• Document excerpt:
※

Eigenvalues and Eigenvectors
Definition
For a square matrix $A \in \mathbb{R}^{n \times n}$, a non-zero vector $\mathbf{v}$ is an eigenvector with eigenvalue $\lambda$ if:
\[A\mathbf{v} = \lambda\mathbf{v}\]Geometrically: $A$ only scales $\mathbf{v}$ (does not rotate it). $\lambda$ tells you by how much.
Computing Eigenvalues
Rewrite $A\mathbf{v} = \lambda\mathbf{v}$ as $(A - \lambda I)\mathbf{v} = \mathbf{0}$.
This has a non-trivial solution iff $A - \lambda I$ is singular:
\[\det(A - \lambda I) = 0\]This is the characteristic polynomial of $A$. Its roots are the eigenvalues.

※

• Material:

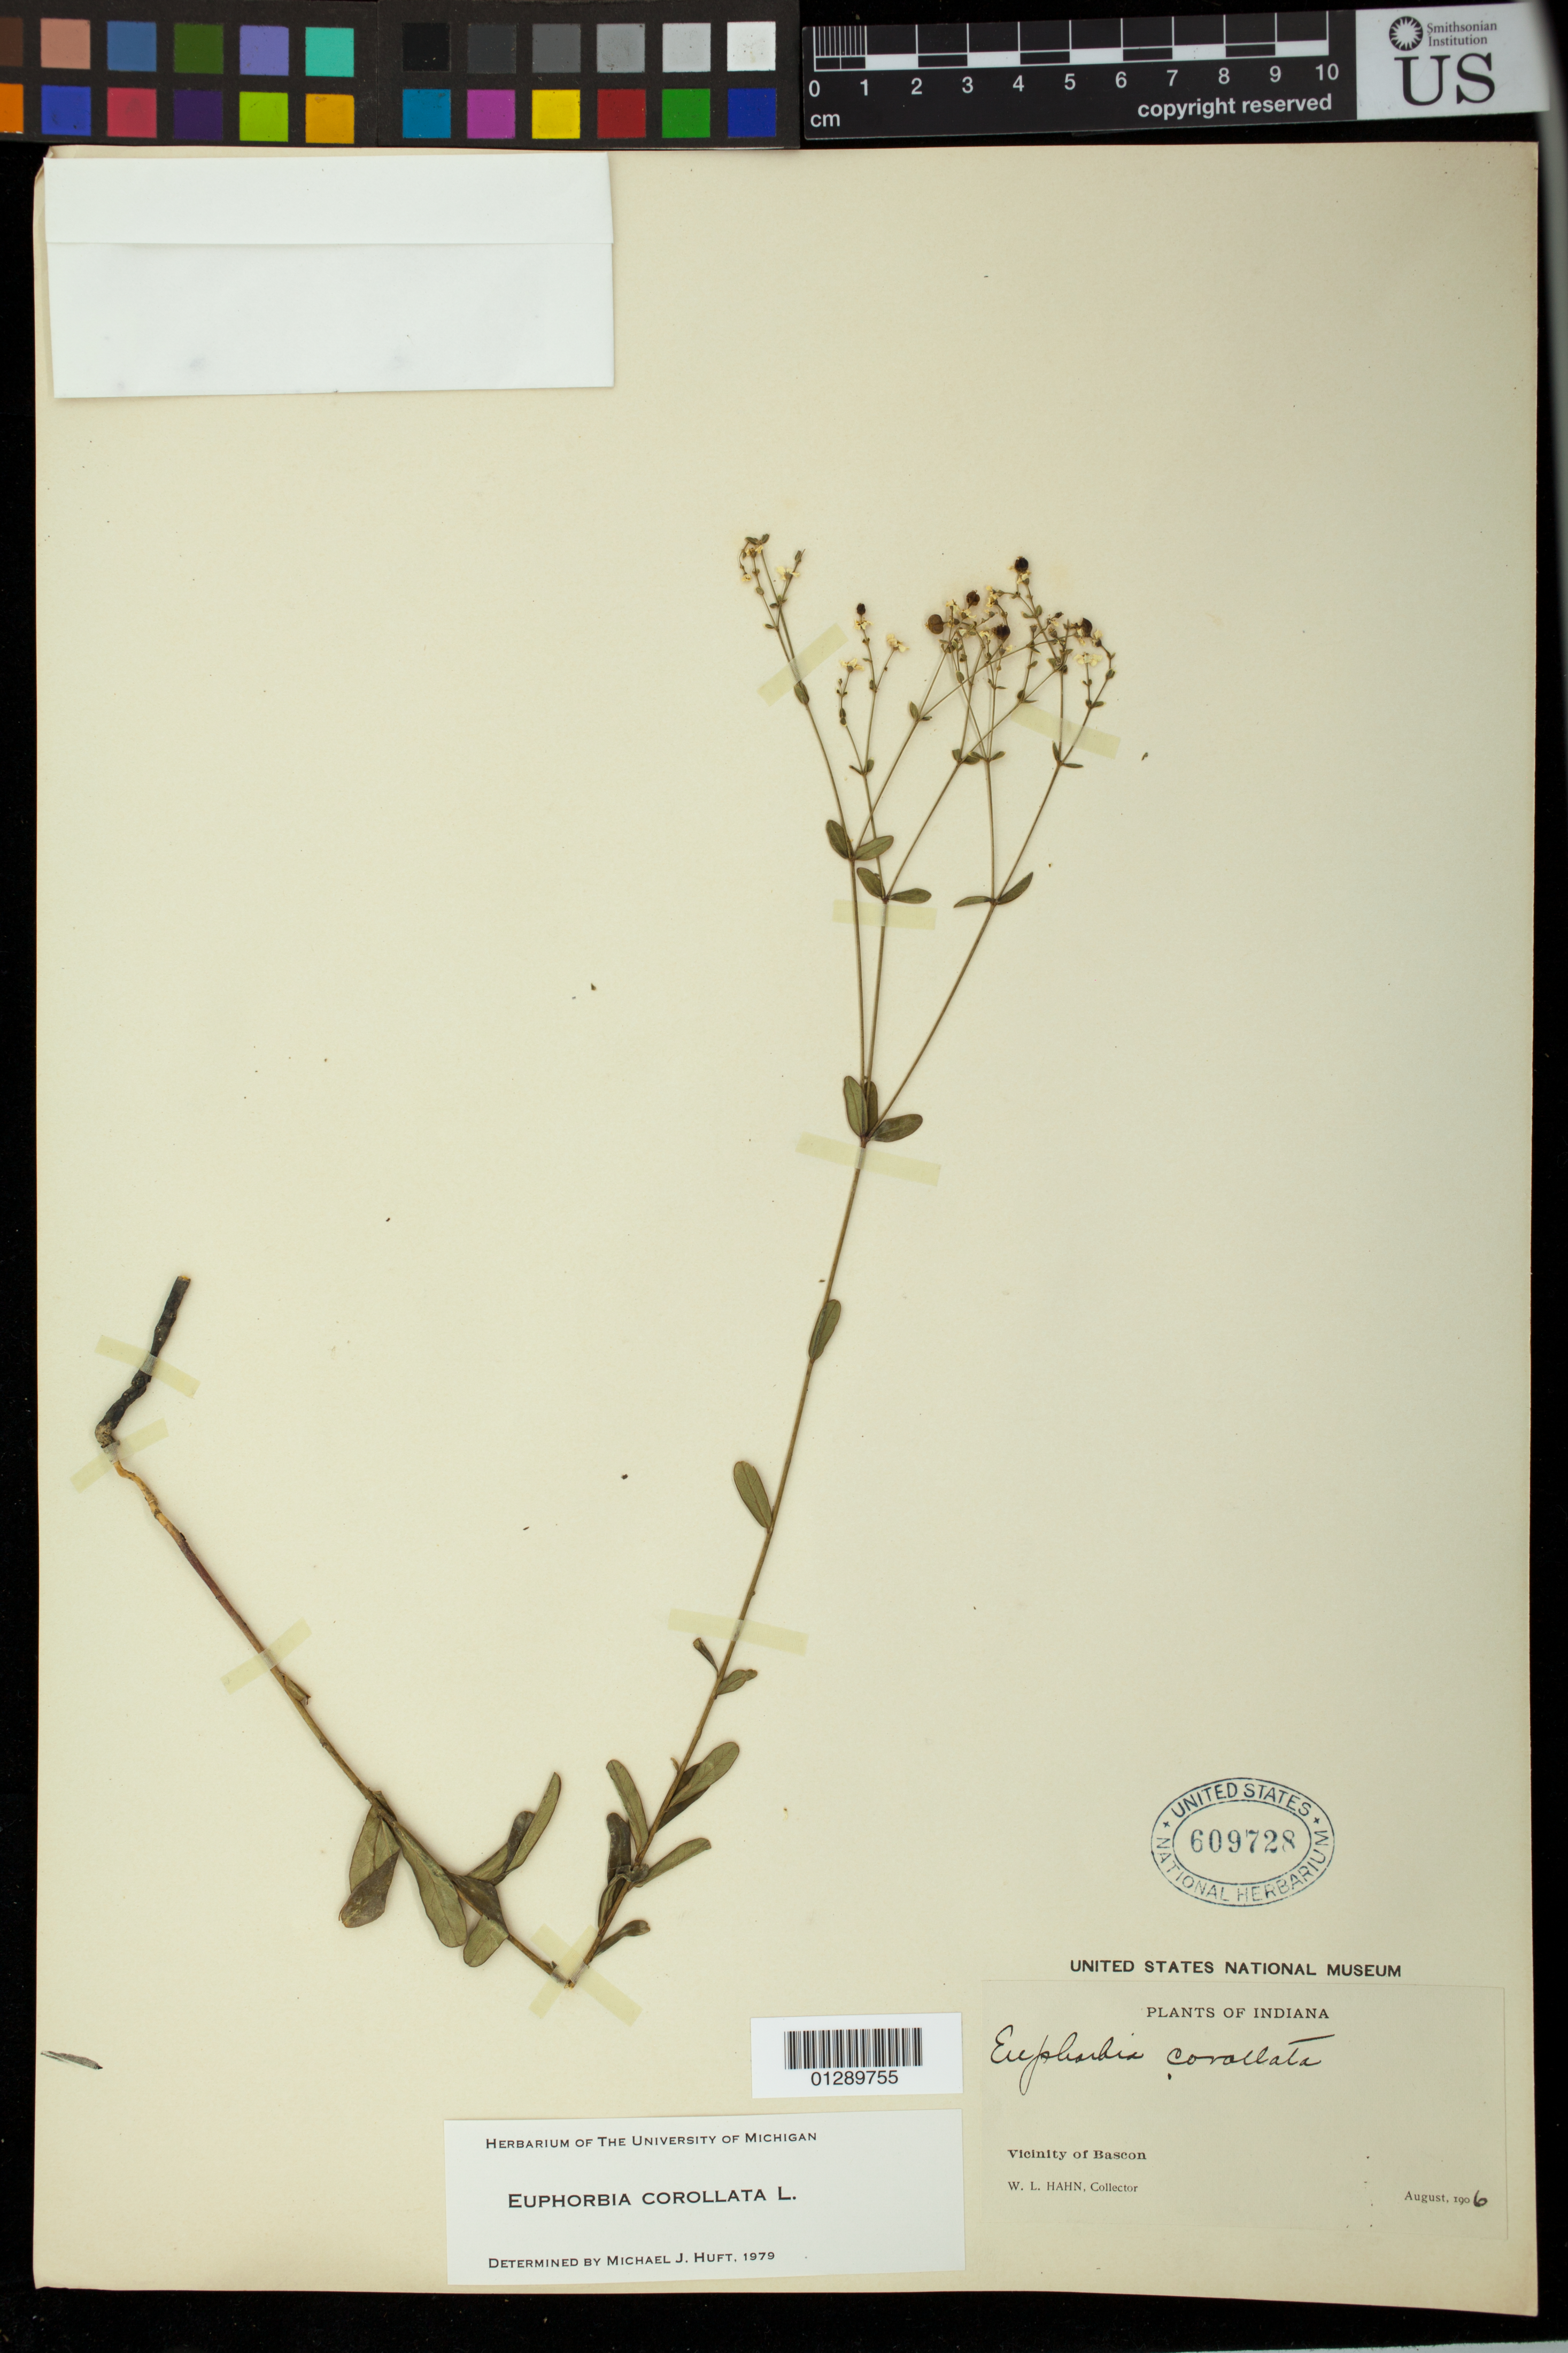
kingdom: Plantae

※

• Task instructions:
a) Can you retype the part of the eigenvalues page starting with "Eigenvalues and Eigenvectors" and going on through "by how much."?
b) Can you continue the eigenvalues page from the point where it stops?

• Task-by-task answers:
a)
Eigenvalues and Eigenvectors
Definition
For a square matrix $A \in \mathbb{R}^{n \times n}$, a non-zero vector $\mathbf{v}$ is an eigenvector with eigenvalue $\lambda$ if:
\[A\mathbf{v} = \lambda\mathbf{v}\]Geometrically: $A$ only scales $\mathbf{v}$ (does not rotate it). $\lambda$ tells you by how much.

b)
Example for 2×2:
\[\det\begin{pmatrix}a-\lambda & b \\ c & d-\lambda\end{pmatrix} = (a-\lambda)(d-\lambda) - bc = 0\]Properties
- An $n \times n$ matrix has exactly $n$ eigenvalues (counting multiplicity, in $\mathbb{C}$)
- $\text{tr}(A) = \sum_i \lambda_i$
- $\det(A) = \prod_i \lambda_i$
- Eigenvectors for distinct eigenvalues are linearly independent
- Real symmetric matrices have real eigenvalues and orthogonal eigenvectors
Eigendecomposition
If $A$ has $n$ linearly independent eigenvectors $\mathbf{v}_1, \ldots, \mathbf{v}_n$ with eigenvalues $\lambda_1, \ldots, \lambda_n$:
\[A = Q \Lambda Q^{-1}\]where $Q$ is the matrix with eigenvectors as columns and $\Lambda = \text{diag}(\lambda_1, \ldots, \lambda_n)$.
For symmetric matrices: $A = Q \Lambda Q^T$ (since $Q$ is orthogonal: $Q^{-1} = Q^T$)
When does it exist? Only for diagonalizable matrices (all $n$ eigenvectors linearly independent).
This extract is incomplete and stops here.